> [Text provided]:
===
Alsodryas lactaria

Scientific classification
- Domain: Eukaryota
- Kingdom: Animalia
- Phylum: Arthropoda
- Class: Insecta
- Order: Lepidoptera
- Family: Gelechiidae
- Genus: Alsodryas
- Species: A. lactaria
- Binomial name: Alsodryas lactaria Meyrick, 1914

= Alsodryas lactaria =

- Authority: Meyrick, 1914

Species of moth

Alsodryas lactaria is a species of moth in the family Gelechiidae. It was described by Edward Meyrick in 1914. It is found in Guyana.

The wingspan is 10–12 mm. The forewings are ochreous-whitish, more or less sprinkled or faintly clouded with pale ochreous and with a black dot on the base of the costa and a small spot at one-fifth, the costal edge black between these. There is also a black subbasal dot near the costa and a slight suffused blackish wedge-shaped mark on the costa before the middle, as well as a larger one beyond the middle. A rather large transverse tuft of blackish-grey scales is found in the disc slightly before the middle, and one somewhat smaller at two-thirds. There are blackish-grey spots on the tornus and middle of the termen, and two or three indistinct blackish dots on the costa towards the apex. The hindwings are grey.
===
> [Exercise A]:
Say whether each statement agrees with the Alsodryas lactaria text, answering yes or no and quoting the deciding words: (i) Edward Meyrick described the species in 1914. (ii) The hindwings are ochreous-whitish. (iii) The wingspan is 10–12 mm.
> [Exercise B]:
Reproduce word for word the part of the Alsodryas lactaria text starting at "- Authority: Meyrick, 1914" and ending at "hindwings are grey.".
===
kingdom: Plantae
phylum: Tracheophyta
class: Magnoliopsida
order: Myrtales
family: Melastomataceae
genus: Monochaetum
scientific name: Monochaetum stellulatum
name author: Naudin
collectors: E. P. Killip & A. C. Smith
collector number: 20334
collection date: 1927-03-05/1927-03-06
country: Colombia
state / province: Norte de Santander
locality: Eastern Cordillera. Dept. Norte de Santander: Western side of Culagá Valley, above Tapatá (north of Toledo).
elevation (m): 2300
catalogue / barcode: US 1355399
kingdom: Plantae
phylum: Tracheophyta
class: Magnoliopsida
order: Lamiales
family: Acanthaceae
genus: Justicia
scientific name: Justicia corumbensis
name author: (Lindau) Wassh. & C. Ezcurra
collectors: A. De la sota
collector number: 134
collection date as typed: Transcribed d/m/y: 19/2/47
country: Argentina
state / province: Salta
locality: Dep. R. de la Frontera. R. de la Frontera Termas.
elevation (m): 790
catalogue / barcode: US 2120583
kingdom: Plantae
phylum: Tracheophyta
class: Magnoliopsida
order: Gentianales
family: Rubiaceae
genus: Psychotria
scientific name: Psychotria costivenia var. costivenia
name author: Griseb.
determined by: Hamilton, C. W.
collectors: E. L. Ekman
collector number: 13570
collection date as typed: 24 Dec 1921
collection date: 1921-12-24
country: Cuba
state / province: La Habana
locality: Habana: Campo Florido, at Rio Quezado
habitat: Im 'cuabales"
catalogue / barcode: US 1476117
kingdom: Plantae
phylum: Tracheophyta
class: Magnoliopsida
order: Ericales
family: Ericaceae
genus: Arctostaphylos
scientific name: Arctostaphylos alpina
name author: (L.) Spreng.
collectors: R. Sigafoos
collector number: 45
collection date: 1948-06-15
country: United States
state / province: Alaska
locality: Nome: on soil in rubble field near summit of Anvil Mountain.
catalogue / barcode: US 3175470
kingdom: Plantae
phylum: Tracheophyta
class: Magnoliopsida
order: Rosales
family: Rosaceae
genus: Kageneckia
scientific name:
===
> [Task result A]:
(i) Yes: "It was described by Edward Meyrick in 1914."
(ii) No: "The hindwings are grey."
(iii) Yes: "The wingspan is 10–12 mm."

> [Task result B]:
- Authority: Meyrick, 1914

Species of moth

Alsodryas lactaria is a species of moth in the family Gelechiidae. It was described by Edward Meyrick in 1914. It is found in Guyana.

The wingspan is 10–12 mm. The forewings are ochreous-whitish, more or less sprinkled or faintly clouded with pale ochreous and with a black dot on the base of the costa and a small spot at one-fifth, the costal edge black between these. There is also a black subbasal dot near the costa and a slight suffused blackish wedge-shaped mark on the costa before the middle, as well as a larger one beyond the middle. A rather large transverse tuft of blackish-grey scales is found in the disc slightly before the middle, and one somewhat smaller at two-thirds. There are blackish-grey spots on the tornus and middle of the termen, and two or three indistinct blackish dots on the costa towards the apex. The hindwings are grey.